Task item: From start to finish, set down the entries below exactly, leaving out the pictures.

(Records contained in a dataset)

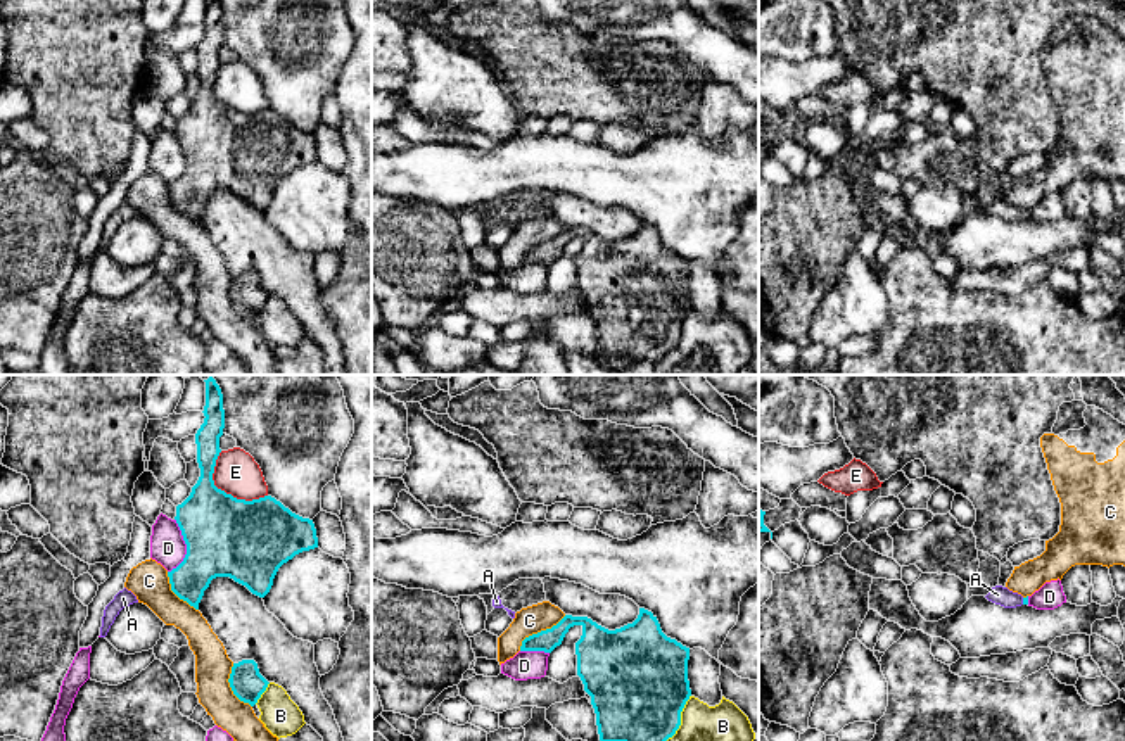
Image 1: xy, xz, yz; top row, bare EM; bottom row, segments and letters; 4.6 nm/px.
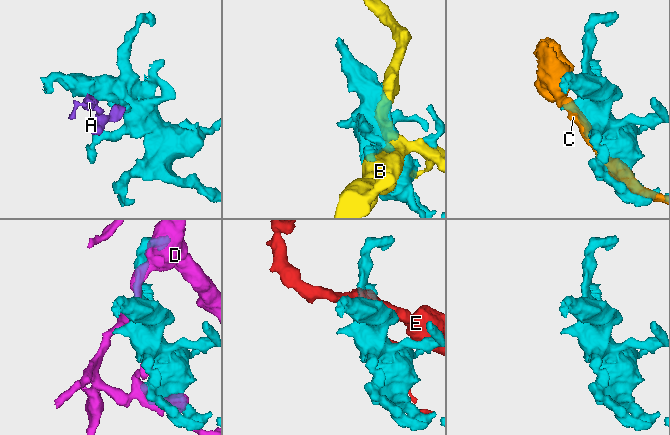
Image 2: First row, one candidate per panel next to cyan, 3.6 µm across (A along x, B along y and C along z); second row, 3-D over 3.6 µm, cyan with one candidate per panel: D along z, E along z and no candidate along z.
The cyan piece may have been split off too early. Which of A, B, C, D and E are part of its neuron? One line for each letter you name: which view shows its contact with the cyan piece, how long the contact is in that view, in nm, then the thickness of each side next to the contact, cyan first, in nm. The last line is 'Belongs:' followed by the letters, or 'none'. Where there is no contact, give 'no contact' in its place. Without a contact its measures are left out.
A: contact in yz; length 30 nm; calibres 30 and 90 nm
Belongs: A

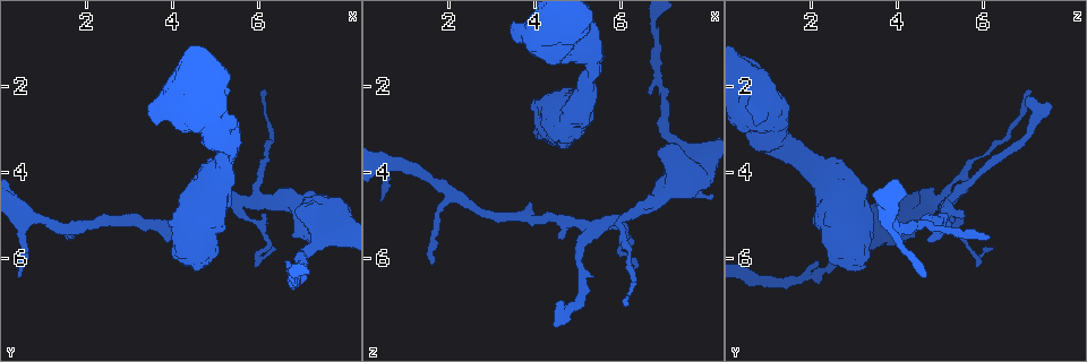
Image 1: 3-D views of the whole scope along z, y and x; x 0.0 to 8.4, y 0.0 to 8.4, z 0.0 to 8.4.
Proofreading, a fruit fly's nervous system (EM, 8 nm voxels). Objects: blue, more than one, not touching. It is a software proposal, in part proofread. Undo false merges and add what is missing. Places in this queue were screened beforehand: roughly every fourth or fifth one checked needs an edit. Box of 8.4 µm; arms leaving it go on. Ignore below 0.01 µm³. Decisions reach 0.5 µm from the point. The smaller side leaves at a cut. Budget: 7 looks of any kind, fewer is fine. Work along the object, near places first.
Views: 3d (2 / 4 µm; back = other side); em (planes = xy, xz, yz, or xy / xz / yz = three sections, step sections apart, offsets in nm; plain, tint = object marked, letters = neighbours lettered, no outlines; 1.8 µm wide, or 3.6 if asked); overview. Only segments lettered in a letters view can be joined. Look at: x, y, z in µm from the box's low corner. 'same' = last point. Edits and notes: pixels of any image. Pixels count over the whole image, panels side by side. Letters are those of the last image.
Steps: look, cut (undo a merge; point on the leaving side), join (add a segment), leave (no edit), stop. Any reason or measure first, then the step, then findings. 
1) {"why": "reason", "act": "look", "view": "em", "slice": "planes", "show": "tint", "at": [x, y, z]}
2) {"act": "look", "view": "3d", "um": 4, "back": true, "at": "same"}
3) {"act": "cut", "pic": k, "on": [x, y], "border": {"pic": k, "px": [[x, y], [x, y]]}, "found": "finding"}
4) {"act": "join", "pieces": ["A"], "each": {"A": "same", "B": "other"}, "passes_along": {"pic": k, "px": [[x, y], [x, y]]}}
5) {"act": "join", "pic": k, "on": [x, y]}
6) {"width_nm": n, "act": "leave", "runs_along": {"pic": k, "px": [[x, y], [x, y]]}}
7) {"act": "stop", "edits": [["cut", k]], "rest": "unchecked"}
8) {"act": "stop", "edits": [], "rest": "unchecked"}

{"why": "four arms meet", "act": "look", "view": "em", "um": 3.6, "slice": "planes", "show": "tint", "at": [5.55, 4.70, 5.25]}

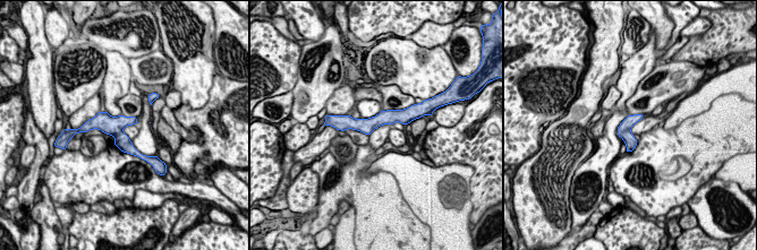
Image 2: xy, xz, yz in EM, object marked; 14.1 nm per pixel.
{"why": "what lies round it", "act": "look", "view": "em", "um": 3.6, "slice": "planes", "show": "letters", "at": "same"}

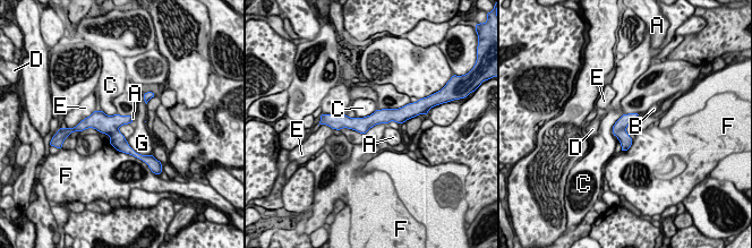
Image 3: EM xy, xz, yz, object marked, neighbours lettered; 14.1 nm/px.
{"act": "leave", "each": {"A": "other", "B": "other", "C": "other", "D": "other", "E": "other", "F": "other", "G": "other"}, "border": {"pic": 3, "px": [[377, 109], [367, 116], [356, 117]]}, "found": "one neuron here"}

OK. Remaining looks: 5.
{"why": "end of a long branch", "act": "look", "view": "3d", "um": 4, "at": [4.50, 6.25, 3.25]}

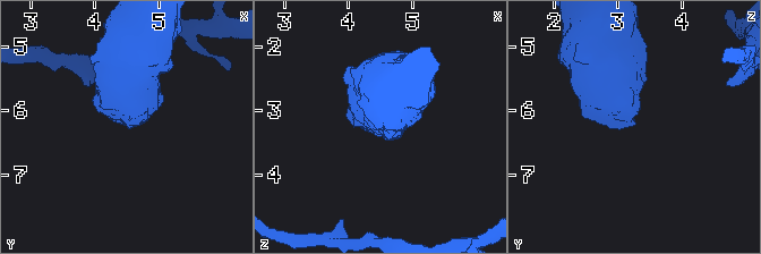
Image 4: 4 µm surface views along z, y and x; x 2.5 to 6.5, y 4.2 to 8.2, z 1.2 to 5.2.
{"act": "look", "view": "em", "slice": "xy", "step": 16, "show": "letters", "at": [4.50, 6.25, 3.25]}

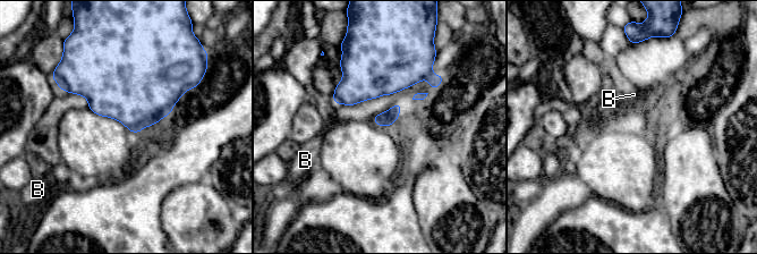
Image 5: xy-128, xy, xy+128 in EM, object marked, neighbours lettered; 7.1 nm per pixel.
{"act": "look", "view": "em", "slice": "planes", "show": "letters", "at": "same"}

Response to this task:
Image 1: xy, xz, yz; top row, bare EM; bottom row, segments and letters; 4.6 nm/px.
Image 2: First row, one candidate per panel next to cyan, 3.6 µm across (A along x, B along y and C along z); second row, 3-D over 3.6 µm, cyan with one candidate per panel: D along z, E along z and no candidate along z.
The cyan piece may have been split off too early. Which of A, B, C, D and E are part of its neuron? One line for each letter you name: which view shows its contact with the cyan piece, how long the contact is in that view, in nm, then the thickness of each side next to the contact, cyan first, in nm. The last line is 'Belongs:' followed by the letters, or 'none'. Where there is no contact, give 'no contact' in its place. Without a contact its measures are left out.
A: contact in yz; length 30 nm; calibres 30 and 90 nm
Belongs: A

Image 1: 3-D views of the whole scope along z, y and x; x 0.0 to 8.4, y 0.0 to 8.4, z 0.0 to 8.4.
Proofreading, a fruit fly's nervous system (EM, 8 nm voxels). Objects: blue, more than one, not touching. It is a software proposal, in part proofread. Undo false merges and add what is missing. Places in this queue were screened beforehand: roughly every fourth or fifth one checked needs an edit. Box of 8.4 µm; arms leaving it go on. Ignore below 0.01 µm³. Decisions reach 0.5 µm from the point. The smaller side leaves at a cut. Budget: 7 looks of any kind, fewer is fine. Work along the object, near places first.
Views: 3d (2 / 4 µm; back = other side); em (planes = xy, xz, yz, or xy / xz / yz = three sections, step sections apart, offsets in nm; plain, tint = object marked, letters = neighbours lettered, no outlines; 1.8 µm wide, or 3.6 if asked); overview. Only segments lettered in a letters view can be joined. Look at: x, y, z in µm from the box's low corner. 'same' = last point. Edits and notes: pixels of any image. Pixels count over the whole image, panels side by side. Letters are those of the last image.
Steps: look, cut (undo a merge; point on the leaving side), join (add a segment), leave (no edit), stop. Any reason or measure first, then the step, then findings. 
1) {"why": "reason", "act": "look", "view": "em", "slice": "planes", "show": "tint", "at": [x, y, z]}
2) {"act": "look", "view": "3d", "um": 4, "back": true, "at": "same"}
3) {"act": "cut", "pic": k, "on": [x, y], "border": {"pic": k, "px": [[x, y], [x, y]]}, "found": "finding"}
4) {"act": "join", "pieces": ["A"], "each": {"A": "same", "B": "other"}, "passes_along": {"pic": k, "px": [[x, y], [x, y]]}}
5) {"act": "join", "pic": k, "on": [x, y]}
6) {"width_nm": n, "act": "leave", "runs_along": {"pic": k, "px": [[x, y], [x, y]]}}
7) {"act": "stop", "edits": [["cut", k]], "rest": "unchecked"}
8) {"act": "stop", "edits": [], "rest": "unchecked"}

{"why": "four arms meet", "act": "look", "view": "em", "um": 3.6, "slice": "planes", "show": "tint", "at": [5.55, 4.70, 5.25]}

Image 2: xy, xz, yz in EM, object marked; 14.1 nm per pixel.
{"why": "what lies round it", "act": "look", "view": "em", "um": 3.6, "slice": "planes", "show": "letters", "at": "same"}

Image 3: EM xy, xz, yz, object marked, neighbours lettered; 14.1 nm/px.
{"act": "leave", "each": {"A": "other", "B": "other", "C": "other", "D": "other", "E": "other", "F": "other", "G": "other"}, "border": {"pic": 3, "px": [[377, 109], [367, 116], [356, 117]]}, "found": "one neuron here"}

OK. Remaining looks: 5.
{"why": "end of a long branch", "act": "look", "view": "3d", "um": 4, "at": [4.50, 6.25, 3.25]}

Image 4: 4 µm surface views along z, y and x; x 2.5 to 6.5, y 4.2 to 8.2, z 1.2 to 5.2.
{"act": "look", "view": "em", "slice": "xy", "step": 16, "show": "letters", "at": [4.50, 6.25, 3.25]}

Image 5: xy-128, xy, xy+128 in EM, object marked, neighbours lettered; 7.1 nm per pixel.
{"act": "look", "view": "em", "slice": "planes", "show": "letters", "at": "same"}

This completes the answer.